Hijinks, one of the most cunning uses of thief skills I've ever seen from the ACKS core book, get a boost here. You can infiltrate someone into an opposing army and perform all the usual hijinks there: spying to infiltrate the army and provide bonuses to recon rolls, assassination, carousing for information (the same a prisoner would provide) sabotage, stealing (to impose a morale penalty), and spread disinformation to hinder the enemy's recon.

The chapter winds down with how to pillage domains while you're on the move - again, here's where all that economic work pays off - and you can reduce a domain down to hard scrabble and the poorest peasantry while carting off quite a haul of gold and goods for your army if need be.

ACKSless: I'll mention it again later, but, Red Hand of Doom, which Zak reviewed recently, features armies and army movements. Any published module or house adventure containing armies the party may interact with can benefit from the rules presented here - movement rates, supply lines, reconnaissance, even time it takes for an army to sit and pillage an area can be put to use.

Chapter 5: Battles


Now, there's a second part of the product: Domains At War: Battles, that allows you to zoom in on army actions and move units on a hex board, as many other wargames allow.

→ **REQUIREMENTS**:
1: Summarize the review of army rules in two sentences.
2: According to the review, what does stealing within an opposing army impose?
3: From the review, write out the passage beginning at the words "The chapter winds" and ending after "other wargames allow.".
The records that follow are separate material from the review.

→ **RECORDED DATA**:
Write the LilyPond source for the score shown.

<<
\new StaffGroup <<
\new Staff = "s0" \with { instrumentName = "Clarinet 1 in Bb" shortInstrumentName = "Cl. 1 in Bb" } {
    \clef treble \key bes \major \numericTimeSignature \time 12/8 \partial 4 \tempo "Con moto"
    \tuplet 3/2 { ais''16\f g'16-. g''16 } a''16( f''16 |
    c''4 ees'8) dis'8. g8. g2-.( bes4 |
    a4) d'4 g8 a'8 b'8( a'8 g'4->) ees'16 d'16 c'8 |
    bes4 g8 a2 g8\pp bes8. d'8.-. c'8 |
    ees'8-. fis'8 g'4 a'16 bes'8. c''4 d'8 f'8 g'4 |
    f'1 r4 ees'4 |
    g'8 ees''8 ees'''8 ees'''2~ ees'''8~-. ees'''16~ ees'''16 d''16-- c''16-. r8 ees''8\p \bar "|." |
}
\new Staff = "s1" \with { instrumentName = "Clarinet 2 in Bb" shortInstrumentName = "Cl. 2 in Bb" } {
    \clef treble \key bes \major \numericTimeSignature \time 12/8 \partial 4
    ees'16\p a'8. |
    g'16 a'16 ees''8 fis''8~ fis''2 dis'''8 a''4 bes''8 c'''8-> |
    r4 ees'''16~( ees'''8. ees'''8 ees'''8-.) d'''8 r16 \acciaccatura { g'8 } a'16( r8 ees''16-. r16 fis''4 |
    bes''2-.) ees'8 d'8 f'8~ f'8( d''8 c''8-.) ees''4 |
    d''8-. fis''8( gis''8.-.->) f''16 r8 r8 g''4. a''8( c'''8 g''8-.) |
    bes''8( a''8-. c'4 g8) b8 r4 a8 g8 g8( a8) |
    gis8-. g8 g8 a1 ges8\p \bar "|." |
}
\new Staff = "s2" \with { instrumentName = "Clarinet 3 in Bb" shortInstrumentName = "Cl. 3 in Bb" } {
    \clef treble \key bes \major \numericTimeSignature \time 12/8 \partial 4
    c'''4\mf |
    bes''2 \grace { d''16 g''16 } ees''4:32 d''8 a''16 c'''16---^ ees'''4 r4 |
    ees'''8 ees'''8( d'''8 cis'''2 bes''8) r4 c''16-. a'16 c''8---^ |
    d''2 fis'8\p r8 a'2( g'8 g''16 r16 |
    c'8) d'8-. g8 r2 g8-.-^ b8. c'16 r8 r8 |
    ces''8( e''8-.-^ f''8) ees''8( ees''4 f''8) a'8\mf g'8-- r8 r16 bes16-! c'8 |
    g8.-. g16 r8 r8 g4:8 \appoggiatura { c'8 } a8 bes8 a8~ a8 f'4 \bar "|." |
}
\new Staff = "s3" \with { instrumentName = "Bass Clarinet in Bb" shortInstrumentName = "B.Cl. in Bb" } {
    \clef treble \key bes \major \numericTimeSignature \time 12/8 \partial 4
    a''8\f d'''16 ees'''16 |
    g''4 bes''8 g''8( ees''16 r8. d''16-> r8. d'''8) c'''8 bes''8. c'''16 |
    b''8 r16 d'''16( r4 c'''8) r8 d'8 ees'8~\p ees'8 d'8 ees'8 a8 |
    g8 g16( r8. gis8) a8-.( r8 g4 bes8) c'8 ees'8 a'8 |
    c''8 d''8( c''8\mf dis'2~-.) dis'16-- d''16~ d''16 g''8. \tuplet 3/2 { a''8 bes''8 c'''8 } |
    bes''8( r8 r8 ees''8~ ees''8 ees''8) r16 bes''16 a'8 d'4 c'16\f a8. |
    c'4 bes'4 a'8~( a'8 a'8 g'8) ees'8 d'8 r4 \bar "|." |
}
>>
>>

→ **EXERCISE ANSWERS**:
1: The review explains that thief hijinks such as spying, assassination, carousing for information, sabotage, stealing and spreading disinformation can be carried out against an opposing army, and that the chapter ends with rules for pillaging domains while on the move. It adds that these rules can serve any module or adventure with armies, such as Red Hand of Doom, and that a second part, Domains At War: Battles, lets players move units on a hex board.

2: A morale penalty.

3:
The chapter winds down with how to pillage domains while you're on the move - again, here's where all that economic work pays off - and you can reduce a domain down to hard scrabble and the poorest peasantry while carting off quite a haul of gold and goods for your army if need be.

ACKSless: I'll mention it again later, but, Red Hand of Doom, which Zak reviewed recently, features armies and army movements. Any published module or house adventure containing armies the party may interact with can benefit from the rules presented here - movement rates, supply lines, reconnaissance, even time it takes for an army to sit and pillage an area can be put to use.

Chapter 5: Battles


Now, there's a second part of the product: Domains At War: Battles, that allows you to zoom in on army actions and move units on a hex board, as many other wargames allow.